When I was first approached about reading and reviewing this book, I didn’t know the term for the actions of manipulative people. Now I know gaslighting means exactly that. This book is a helpful and logical guide to recognizing, dealing with and overcoming the manipulative behavior of gaslighters, those narcissistic people that bring toxicity to everyday life. Examples are given of workplace scenarios and family situations to help identify the behavior.The next section delves into the questions of how and why people become manipulative. Then into the types of gaslighting. Some gaslighting occurs with intent while others can be unintentional. Gaslighting techniques are explored and discussed to help identify this behavior. Common signs of a gaslighting victim’s actions are listed also, to help readers recognize if this is happening to themselves or someone they know. Gaslighting is a “tool” of narcissists, who manipulate those around them. Effects of gaslighting on the victim can alter and inhibit normal life. Loss of self esteem, confidence, friends, emotional expression, feeling anxious and depressed, trust issues and submissive behavior are some of the results or effects of being a gaslighting victim. Being a victim can also take a huge toll on physical well being, since stress can cause health issues. Luckily, we can deal with and overcome gaslighting. First, recognition is the key and trusting yourself will help you gain the confidence needed to put the behavior out of your life. Self-affirmation exercises can help you gain your confidence back and mindfulness and meditation can help you strengthen your resolve and deal with and stop being a victim. Self-help for building awareness and regaining confidence!

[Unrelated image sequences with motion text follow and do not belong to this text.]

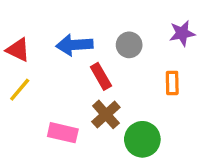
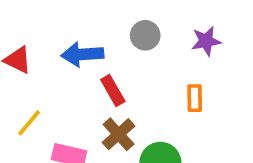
gray circle: (129, 45) -> (145, 35), moved
yellow line: (20, 90) -> (29, 123), moved

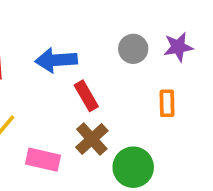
gray circle: (145, 35) -> (133, 49), moved

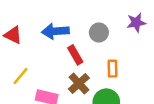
gray circle: (133, 49) -> (99, 33), moved
orange rectangle: (167, 103) -> (113, 69), moved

Guide to making and keeping better habits!
Thanks to NetGalley And The Experiment for the opportunity to read and review Kaizen- The Japanese Secret to Lasting Change by Sarah Harvey!
The book’s contents include how to start Kaizen, health, work, money, home, relationships, habits and challenges, stumbling blocks, and change for good. “Kaizen isn’t about change for change’s sake, but about identifying particular goals-both short-term and long-term-and then making small, manageable steps to achieve those goals.” Taking small steps in making changes is the absolute key. Kaizen is meant to be tweaked to your individual needs and goals. Continuous improvement is the philosophy of Kaizen. This informative book is filled with helpful tips for every aspect of our lives that break everything into manageable pieces to make improvements easier! Educational, instructional, enlightening and inspiring! 5 stars!